STUDY MATERIAL

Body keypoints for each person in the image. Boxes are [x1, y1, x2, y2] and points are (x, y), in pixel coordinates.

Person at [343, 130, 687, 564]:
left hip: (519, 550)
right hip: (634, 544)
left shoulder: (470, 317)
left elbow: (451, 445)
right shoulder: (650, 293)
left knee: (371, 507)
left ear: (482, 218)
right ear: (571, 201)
---
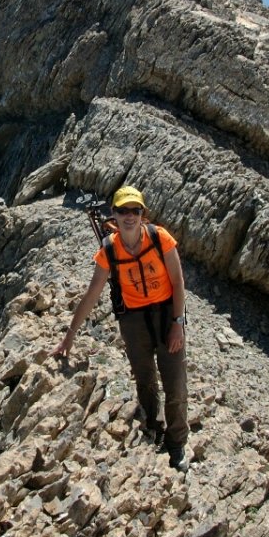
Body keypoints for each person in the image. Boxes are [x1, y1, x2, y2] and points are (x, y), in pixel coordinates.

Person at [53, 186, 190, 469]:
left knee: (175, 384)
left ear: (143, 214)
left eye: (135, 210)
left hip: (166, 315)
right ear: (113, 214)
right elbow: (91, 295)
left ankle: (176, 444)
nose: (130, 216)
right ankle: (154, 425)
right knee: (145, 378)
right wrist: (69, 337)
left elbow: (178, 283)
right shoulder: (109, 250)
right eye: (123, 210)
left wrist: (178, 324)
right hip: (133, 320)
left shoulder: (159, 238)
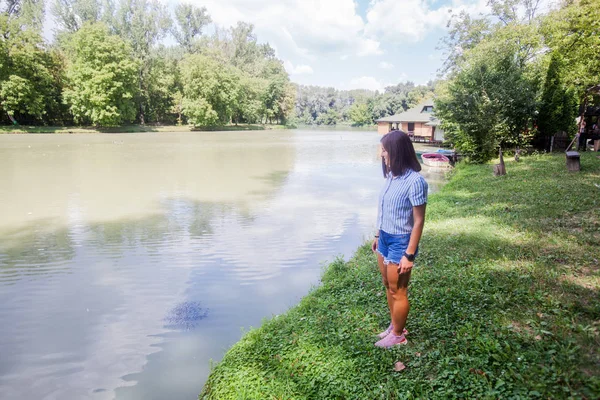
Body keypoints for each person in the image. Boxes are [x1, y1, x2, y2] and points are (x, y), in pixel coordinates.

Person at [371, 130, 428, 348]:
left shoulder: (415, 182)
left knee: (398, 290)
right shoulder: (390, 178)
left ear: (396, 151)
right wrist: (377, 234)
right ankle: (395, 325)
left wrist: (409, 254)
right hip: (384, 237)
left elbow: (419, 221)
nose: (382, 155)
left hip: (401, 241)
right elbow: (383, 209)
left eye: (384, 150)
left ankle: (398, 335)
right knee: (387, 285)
--
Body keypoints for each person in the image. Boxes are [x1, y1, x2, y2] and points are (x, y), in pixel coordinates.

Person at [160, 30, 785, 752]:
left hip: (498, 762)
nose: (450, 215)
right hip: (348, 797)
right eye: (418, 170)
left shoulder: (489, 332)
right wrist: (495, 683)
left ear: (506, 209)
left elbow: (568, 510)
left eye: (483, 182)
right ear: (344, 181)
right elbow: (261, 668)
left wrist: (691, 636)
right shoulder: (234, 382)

BRIEF
Copy exactly the stretch of data above from the line with "left hip: (401, 241)" through the line with "right knee: (387, 285)", and omit all other lines.

EXERCISE RESULT
left hip: (401, 241)
right elbow: (383, 209)
left eye: (384, 150)
left ankle: (398, 335)
right knee: (387, 285)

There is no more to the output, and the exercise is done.